FFT and Kernel filters perform a mathematical function known as Convolution. Blurring caused by the atmosphere and optics is also a form of convolution. It is possible in theory to "undo" a convolution filter using a process called deconvolution. In practice, actually performing deconvolution is rather tricky and complex.
Maximum Entropy and Lucy-Richardson deconvolution are advanced image restoration algorithms that can remove the effects of blurring in an image. These algorithms, first pioneered for radio astronomy, were popularized for visible-light astronomy when the problems with the Hubble Space Telescope optics were discovered.

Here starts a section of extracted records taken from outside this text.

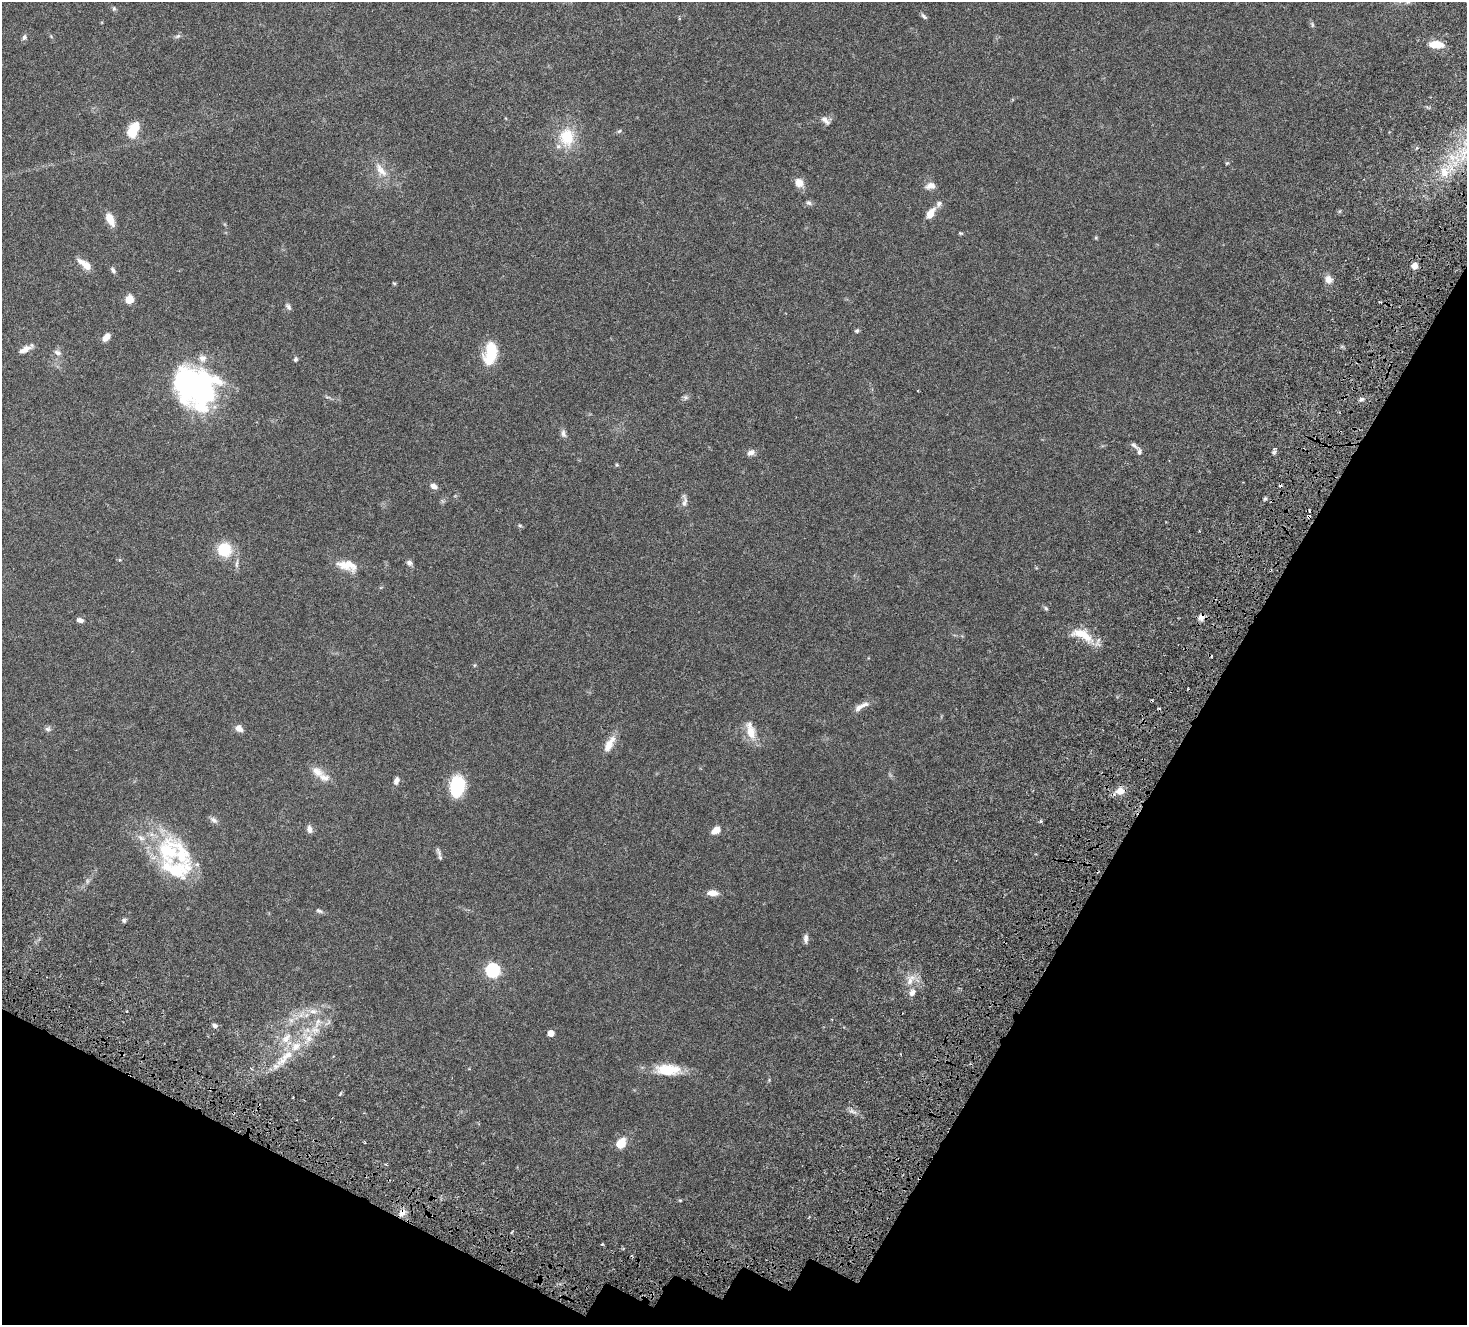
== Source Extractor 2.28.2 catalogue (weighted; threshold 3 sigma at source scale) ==
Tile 15 of 4 x 4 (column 3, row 4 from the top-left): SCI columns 3131-4595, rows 489-1811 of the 6271 x 6331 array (HDU 1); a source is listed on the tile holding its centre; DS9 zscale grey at full resolution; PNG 1469 x 1327 px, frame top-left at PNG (2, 2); no overlay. Shown black and unused: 23% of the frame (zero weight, under 4 of 8 exposures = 12% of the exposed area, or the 3 px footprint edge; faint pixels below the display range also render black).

Outside of astronomical applications, the same image technique can be applied to just about any image, from microscope pictures to security camera video frames. The only essential requirement is that the image be blurry. Note that images taken with very short focal length cameras may have limited resolution, yet they may have too few pixels to properly sample the blur that is in the image. If the pixels in the camera do not resolve the blur, then no image processing algorithm can improve the resolution; deconvolution will not improve the image.
Two things are required for deconvolution to work. The first is a model of the blur, known as the Point-Spread Function (PSF). The PSF tells the deconvolution algorithm how the image was blurred; it is essentially an image of a perfect point source taken with the same camera. For astronomical images, it is often easy to determine the point-spread functions since every single star image represents the PSF. For other types of images, it may be necessary to guess at a model; MaxIm DL includes features that help you choose the best model.
The second piece of information required is some information on the noise level and the average background level in the image. MaxIm DL has to know how hard to work at deconvolving each pixel; it uses a noise model and knowledge of the background level to do this.